Even more complex authorization use cases can be handled using scopes and claims. Scenarios where there are various rules for read and mutation access, specific access based on user attributes, access to a list or a subset of particular resources, or even access to given fields within the payload.

However, in many cases, this is not going to be enough. Some level of finer-grained authorization is needed. Depending on the use case, it can get more complex where there are relational aspects of authorization rules, such as where a “user can only read their own records” or “a user that is a doctor can only view medical records of patients they are assigned to.” These can be very complex authorization rules that are difficult to implement and enforce, especially when dealing with multiple aggregated APIs.

Each API needs to control its own authorization. Therefore, if the user information is propagated throughout the nested API calls, the user is known by each API that is called. Each API, therefore, has enough user contact to at least begin to determine how to authorize access to the data it serves. The data on API releases can be the input to another API, so this matters a lot. This authorization should be handled in the business layer as opposed to directly in the GraphQL or Data Layer.

By adopting this strategy, a complex GraphQL query that runs through the business layer and involves multiple different data sources in its potentially several API calls will be best positioned to enforce authorization on the data that is retrieved and then returned to the GraphQL layer and in the end the client requesting the information. This also allows the authorization to be agnostic to the way the API is exposed (REST or GraphQL).

The high-level authorization stack.

Authorization rules fit well into the Business Layer but are sometimes complex to implement. Especially if they involve fine-grained authorization rules or relational rules. A rule might need data from another API to make the appropriate decision, which can be very difficult to handle.

Entitlement Management System

Instead of implementing the logic of all authorization directly within the business layer, a powerful option is to externalize the decision-making to an Entitlement Management System (EMS). The previously mentioned relational type authorization rules can be very complex to implement but are typically easy to express in an attribute-based access control (ABAC) system like an EMS. The approach here is that all authorization logic is expressed in some type of format that the EMS understands and can be managed completely separately from the API, the data, and the business layer.

In this case, the business layer could be where the decision is enforced, known as the policy enforcement point (PEP). This also allows the same policy to be reused by many different systems and allows for much better auditing of the authorization rules in place. The EMS can be configured to have access to other APIs and data sources where it can look up additional pieces of data (attributes) it needs to make an appropriate decision. Naturally, many of the attributes need to come from the user information, such as the department, role, age, clearance, and all of the user attributes can be derived from the authentication context, i.e., the token.

Conclusion

Authentication and authorization can get complex quickly when dealing with GraphQL APIs.

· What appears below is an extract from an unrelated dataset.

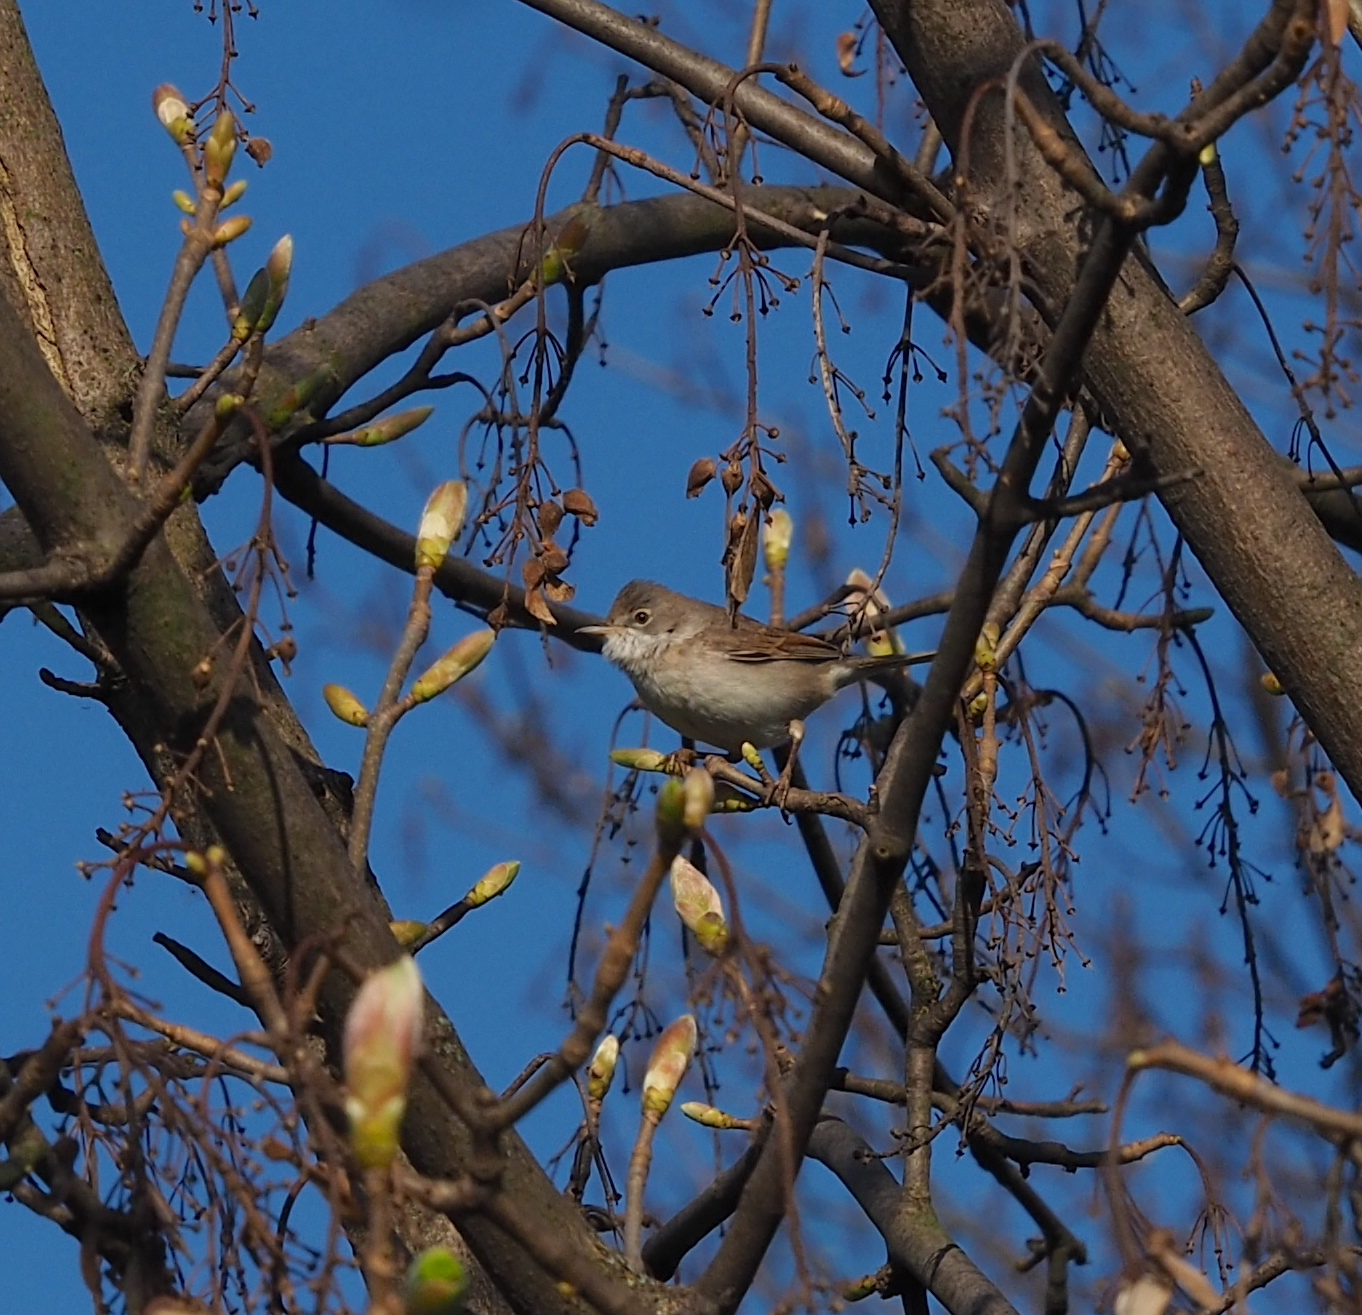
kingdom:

This is, in part, a result of the advantages that GraphQL brings. With the ability to craft a very specific query that gets just the correct data, the GraphQL API might aggregate several APIs in the background. This means that the requester’s identity needs to transpose several APIs, and all APIs need to take authorization into account.

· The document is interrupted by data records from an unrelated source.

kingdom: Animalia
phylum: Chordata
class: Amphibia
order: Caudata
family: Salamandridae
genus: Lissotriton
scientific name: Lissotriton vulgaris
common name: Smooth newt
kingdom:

In summary, it’s a good idea to leverage the phantom token pattern to avoid leaking sensitive data in JWTs to public clients. Use opaque tokens instead and have the API gateway or proxy exchange the opaque token for a signed JWT that the APIs themselves can consume. Additionally, leverage scopes and claims for authorization within the APIs, and for more complex use cases, look at externalizing the authorization rules to an entitlement management system.